Text shown:
Jennifer Lawrence and Steven Spielberg Will Team Up on Lynsey Addario's Memoir 'It's What I Do'
Warner Bros. look to be in pole position to land the rights for Lynsey Addario's memoir 'It's What I Do' which has captured the attention of Steven Spielberg and Jennifer Lawrence.
It’s What I Do: A Photographer’s Life Of Love and War, is the account by photographer Lynsey Addario of her time documenting war zones and scenes of severe strife and unrest across the globe. The book has been a hot property, and Steven Spielberg is signed up to direct the movie adaptation with Jennifer Lawrence also signed up play Addario.
Deadline first reported the Warner Bros. deal, which is close to completion. The outlet also revealed what other party where interested in the book, which was; Darren Aronofsky (Directing), Margot Robbie (Starring) and The Weinstein Company (Producing) on behalf of George Clooney and Grant Heslov.
Below is the description of Addario's book, 'It's What I Do: A Photographer's Life of Love and War:
Addario has worked as part of a Pulitzer Prize-winning team, and is a McArthur Genius grant recipient; she has worked in nearly every major war zone and many areas of global strife since 2001.
War photographer Lynsey Addario’s memoir It’s What I Do is the story of how the relentless pursuit of truth, in virtually every major theater of war in the twenty-first century, has shaped her life. What she does, with clarity, beauty, and candor, is to document, often in their most extreme moments, the complex lives of others. It’s her work, but it’s much more than that: it’s her singular calling.

Records shown:
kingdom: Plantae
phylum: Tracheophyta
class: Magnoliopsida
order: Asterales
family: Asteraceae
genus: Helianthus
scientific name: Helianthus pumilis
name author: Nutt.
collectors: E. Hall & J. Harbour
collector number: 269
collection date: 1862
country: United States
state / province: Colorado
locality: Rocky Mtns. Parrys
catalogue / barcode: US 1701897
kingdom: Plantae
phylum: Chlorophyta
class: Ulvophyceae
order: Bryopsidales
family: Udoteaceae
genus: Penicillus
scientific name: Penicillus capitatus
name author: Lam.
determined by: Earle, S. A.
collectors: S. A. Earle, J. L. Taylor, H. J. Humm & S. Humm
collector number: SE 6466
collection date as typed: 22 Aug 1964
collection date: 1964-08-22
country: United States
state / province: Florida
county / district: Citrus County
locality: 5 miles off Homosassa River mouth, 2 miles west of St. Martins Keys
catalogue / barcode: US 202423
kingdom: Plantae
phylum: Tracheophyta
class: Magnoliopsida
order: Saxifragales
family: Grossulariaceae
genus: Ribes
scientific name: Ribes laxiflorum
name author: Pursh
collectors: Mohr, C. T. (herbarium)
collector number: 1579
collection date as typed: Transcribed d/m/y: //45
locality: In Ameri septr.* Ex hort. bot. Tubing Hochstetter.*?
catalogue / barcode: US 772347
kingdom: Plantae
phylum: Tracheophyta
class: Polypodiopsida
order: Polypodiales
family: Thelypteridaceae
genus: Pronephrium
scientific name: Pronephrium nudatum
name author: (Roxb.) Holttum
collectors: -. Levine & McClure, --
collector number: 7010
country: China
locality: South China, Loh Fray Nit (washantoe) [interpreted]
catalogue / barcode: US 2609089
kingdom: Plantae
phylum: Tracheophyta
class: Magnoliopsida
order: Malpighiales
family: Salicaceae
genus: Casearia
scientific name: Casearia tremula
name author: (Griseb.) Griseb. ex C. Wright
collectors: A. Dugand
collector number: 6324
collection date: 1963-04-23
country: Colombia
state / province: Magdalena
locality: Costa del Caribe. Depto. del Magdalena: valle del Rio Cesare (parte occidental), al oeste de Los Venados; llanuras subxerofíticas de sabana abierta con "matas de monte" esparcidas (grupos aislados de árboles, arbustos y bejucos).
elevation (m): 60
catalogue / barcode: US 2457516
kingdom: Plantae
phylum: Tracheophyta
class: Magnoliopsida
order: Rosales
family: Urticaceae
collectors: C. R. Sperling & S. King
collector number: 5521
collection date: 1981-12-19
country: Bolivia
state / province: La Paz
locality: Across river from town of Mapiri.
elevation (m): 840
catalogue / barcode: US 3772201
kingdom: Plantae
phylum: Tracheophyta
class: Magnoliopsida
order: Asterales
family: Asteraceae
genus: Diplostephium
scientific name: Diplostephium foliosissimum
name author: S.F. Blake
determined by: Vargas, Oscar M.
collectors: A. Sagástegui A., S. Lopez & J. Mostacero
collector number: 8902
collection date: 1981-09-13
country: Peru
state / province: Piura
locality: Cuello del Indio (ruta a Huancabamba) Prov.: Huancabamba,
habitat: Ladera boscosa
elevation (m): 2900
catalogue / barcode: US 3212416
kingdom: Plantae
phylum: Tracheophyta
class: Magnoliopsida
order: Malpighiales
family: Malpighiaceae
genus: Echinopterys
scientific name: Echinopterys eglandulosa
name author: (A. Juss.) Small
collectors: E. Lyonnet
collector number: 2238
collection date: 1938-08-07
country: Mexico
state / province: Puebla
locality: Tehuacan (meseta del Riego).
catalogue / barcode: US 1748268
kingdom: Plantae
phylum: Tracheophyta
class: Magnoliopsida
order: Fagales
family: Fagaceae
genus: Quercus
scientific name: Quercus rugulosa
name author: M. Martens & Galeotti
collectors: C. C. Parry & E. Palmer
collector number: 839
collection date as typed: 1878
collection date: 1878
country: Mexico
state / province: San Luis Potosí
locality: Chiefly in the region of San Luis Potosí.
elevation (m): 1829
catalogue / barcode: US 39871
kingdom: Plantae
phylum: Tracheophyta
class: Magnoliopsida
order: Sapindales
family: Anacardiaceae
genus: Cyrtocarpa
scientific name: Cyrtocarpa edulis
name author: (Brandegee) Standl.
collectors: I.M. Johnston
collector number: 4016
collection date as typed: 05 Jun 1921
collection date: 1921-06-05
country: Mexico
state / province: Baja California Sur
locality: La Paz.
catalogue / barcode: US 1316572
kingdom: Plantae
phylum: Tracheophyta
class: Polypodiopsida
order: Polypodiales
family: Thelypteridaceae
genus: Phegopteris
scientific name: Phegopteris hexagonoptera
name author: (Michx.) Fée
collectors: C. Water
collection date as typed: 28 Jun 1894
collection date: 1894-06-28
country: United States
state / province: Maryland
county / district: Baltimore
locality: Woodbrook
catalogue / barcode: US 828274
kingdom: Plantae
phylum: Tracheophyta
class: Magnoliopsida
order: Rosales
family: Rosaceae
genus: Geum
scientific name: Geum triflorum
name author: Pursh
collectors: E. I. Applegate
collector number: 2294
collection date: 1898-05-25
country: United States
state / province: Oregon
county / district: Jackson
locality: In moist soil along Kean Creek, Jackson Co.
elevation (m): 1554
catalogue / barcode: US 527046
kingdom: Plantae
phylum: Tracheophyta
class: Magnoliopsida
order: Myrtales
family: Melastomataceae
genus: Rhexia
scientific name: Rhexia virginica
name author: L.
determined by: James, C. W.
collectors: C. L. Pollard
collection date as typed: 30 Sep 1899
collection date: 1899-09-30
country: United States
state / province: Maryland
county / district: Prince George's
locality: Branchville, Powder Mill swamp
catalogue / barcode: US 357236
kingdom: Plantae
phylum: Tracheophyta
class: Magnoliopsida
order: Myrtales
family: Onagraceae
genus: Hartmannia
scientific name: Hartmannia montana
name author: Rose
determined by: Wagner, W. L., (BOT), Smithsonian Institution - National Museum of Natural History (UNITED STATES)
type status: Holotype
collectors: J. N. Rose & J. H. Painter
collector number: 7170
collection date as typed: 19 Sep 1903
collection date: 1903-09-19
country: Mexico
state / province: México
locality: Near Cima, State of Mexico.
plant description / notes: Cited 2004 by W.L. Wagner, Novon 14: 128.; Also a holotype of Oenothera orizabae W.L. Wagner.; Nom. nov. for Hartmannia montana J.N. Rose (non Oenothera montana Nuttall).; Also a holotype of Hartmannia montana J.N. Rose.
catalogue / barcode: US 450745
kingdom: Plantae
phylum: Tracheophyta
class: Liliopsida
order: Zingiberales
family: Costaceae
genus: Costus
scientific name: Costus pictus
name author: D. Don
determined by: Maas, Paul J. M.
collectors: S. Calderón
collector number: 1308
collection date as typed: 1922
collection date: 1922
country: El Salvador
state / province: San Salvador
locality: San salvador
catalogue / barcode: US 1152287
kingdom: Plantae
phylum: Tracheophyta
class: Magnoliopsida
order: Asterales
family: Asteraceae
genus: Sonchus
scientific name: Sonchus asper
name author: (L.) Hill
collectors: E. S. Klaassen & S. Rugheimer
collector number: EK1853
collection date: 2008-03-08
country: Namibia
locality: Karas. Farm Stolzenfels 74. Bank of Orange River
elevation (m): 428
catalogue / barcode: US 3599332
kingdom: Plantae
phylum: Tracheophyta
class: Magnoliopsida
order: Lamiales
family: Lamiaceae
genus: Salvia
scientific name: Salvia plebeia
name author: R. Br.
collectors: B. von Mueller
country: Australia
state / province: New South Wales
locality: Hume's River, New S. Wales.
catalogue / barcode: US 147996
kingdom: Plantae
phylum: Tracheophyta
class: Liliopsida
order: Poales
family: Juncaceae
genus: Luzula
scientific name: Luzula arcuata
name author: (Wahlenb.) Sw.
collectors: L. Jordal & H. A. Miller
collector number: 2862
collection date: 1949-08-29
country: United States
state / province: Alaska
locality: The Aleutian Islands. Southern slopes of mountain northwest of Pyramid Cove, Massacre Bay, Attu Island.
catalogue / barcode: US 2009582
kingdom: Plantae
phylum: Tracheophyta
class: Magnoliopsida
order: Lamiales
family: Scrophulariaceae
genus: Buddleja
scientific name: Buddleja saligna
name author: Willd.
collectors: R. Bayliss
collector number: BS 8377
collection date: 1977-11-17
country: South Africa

Job A: In the article on the film adaptation of "It's What I Do," why does the book's description say that documenting the lives of others is more than Addario's work? Answer in one to three sentences.
Job B: Can you pick up the article on the film adaptation of "It's What I Do" after its last sentence and carry it on?

Response A: The description says it is more than her work because it is her singular calling.

Response B:
Lynsey Addario was just finding her way as a young photographer when September 11 changed the world. One of the few photojournalists with experience in Afghanistan, she gets the call to return and cover the American invasion. She makes a decision she would often find herself making—not to stay home, not to lead a quiet or predictable life, but to set out across the world, face the chaos of crisis, and make a name for herself.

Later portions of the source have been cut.